Terakhir, ketahuilah bahwa hanya kamu yang mampu menentukan standar hidupmu. Memiliki usaha dan pendapatan di atas Rp100.000.000,- per bulan atau menjadi salaryman, mengenakan tas Gucci atau tas dengan harga yang wajar, menikmati malam Minggu di kafe atau di rumah; semua adalah pilihanmu.
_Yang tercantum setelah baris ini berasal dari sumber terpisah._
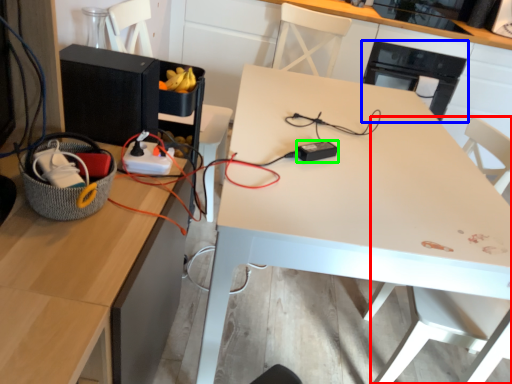
Question: Which object is the farthest from swivel chair (highlighted by a red box)? Choose among these: appliance (highlighted by a blue box) or appliance (highlighted by a green box).

Choices:
 (A) appliance
 (B) appliance

Answer: (A)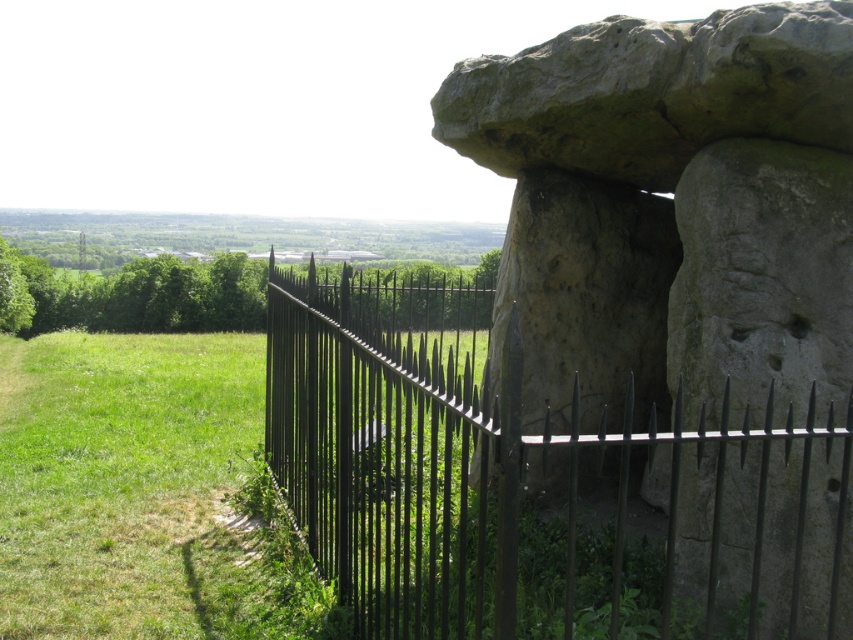
You are a visitor at the archaeological site and want to take a photo of the gray stone structure at center without the black metal fence at center appearing in the frame. Is this possible given their positions?

The black metal fence at center is behind the gray stone structure at center, so you can take a photo of the gray stone structure at center without the fence appearing in the frame by positioning yourself in front of the structure where the fence is obscured.

You are a tour guide explaining the ancient site to visitors. You mention both the gray stone structure at center and the black metal fence at center. Which one is taller?

The gray stone structure at center is taller than the black metal fence at center.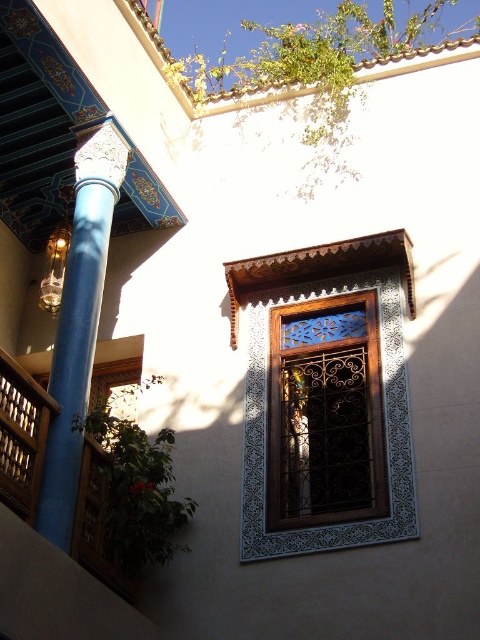
Based on the photo, you are standing in the courtyard and want to locate the wooden lattice window at center. According to the coordinates provided, where exactly is it positioned in the image?

The wooden lattice window at center is located at the coordinates point (324, 413).

You are an interior designer planning to place a decorative item between the wooden lattice window at center and the blue glossy column at left. Considering their widths, which object should you place the item closer to to ensure it fits better?

The wooden lattice window at center is wider than the blue glossy column at left. Therefore, placing the decorative item closer to the wooden lattice window at center would ensure better fit due to its greater width.

You are a painter standing at the wooden lattice window at center, and you want to paint the blue glossy column at left. If your ladder can extend up to 40 feet, can you reach the column from your current position?

The distance between the wooden lattice window at center and the blue glossy column at left is 39.95 feet, which is just under the ladder extension limit of 40 feet. Therefore, the painter can reach the column from the current position.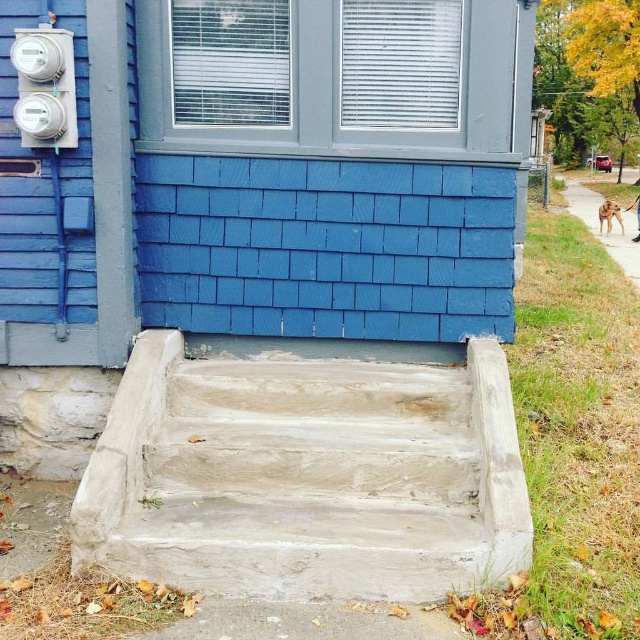
Is concrete stairs at center to the left of blue shingles at center from the viewer's perspective?

Yes, concrete stairs at center is to the left of blue shingles at center.

Who is more distant from viewer, (435,413) or (314,282)?

Positioned behind is point (314,282).

The height and width of the screenshot is (640, 640). What are the coordinates of `concrete stairs at center` in the screenshot? It's located at (307, 476).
Pertanyaan saya di awal adalah, apakah normal dan sehat menentukan standar kehidupan dari sebatas apa yang kita lihat di media sosial? Kalau kamu sudah membaca sampai sejauh ini, seharusnya kamu tahu jawabannya.
Tidak perlu berkecil hati, iri, bahkan depresi akan kemampuan dan kebahagiaan orang lain yang kamu lihat di media sosial. Bahagia itu milikmu, dan milikmu seorang. Media sosial juga bukanlah sebuah kesalahan ataupun racun, melainkan taman kota di mana berbagai macam makhluk hidup bermain.
Media sosial juga bukanlah sebuah kesalahan ataupun racun, melainkan taman kota di mana berbagai macam makhluk hidup bermain.
Kita tidak perlu iri dengan burung yang bisa dengan bebas bernyanyi dan terbang dari pohon ke pohon, dan kita juga tidak perlu membandingkan keterbatasan fisik kita dengan bunga mawar yang indah parasnya sejak tumbuh. Kita tidak perlu berkecil hati dengan orang yang bermain sepeda seharga jutaan rupiah di taman, dan kita juga tidak perlu membenci orang yang duduk membaca buku di bangku taman.
Kita juga bisa bahagia. Kamu, juga bisa bahagia.
After all, semua akan kembali kepada bagaimana kita memilih untuk beraksi dan bereaksi di media sosial. Jangan sampai, kita yang justru jadi toxic di media sosial.
Ingatlah, #HealthierDigitalEcosystem starts with you.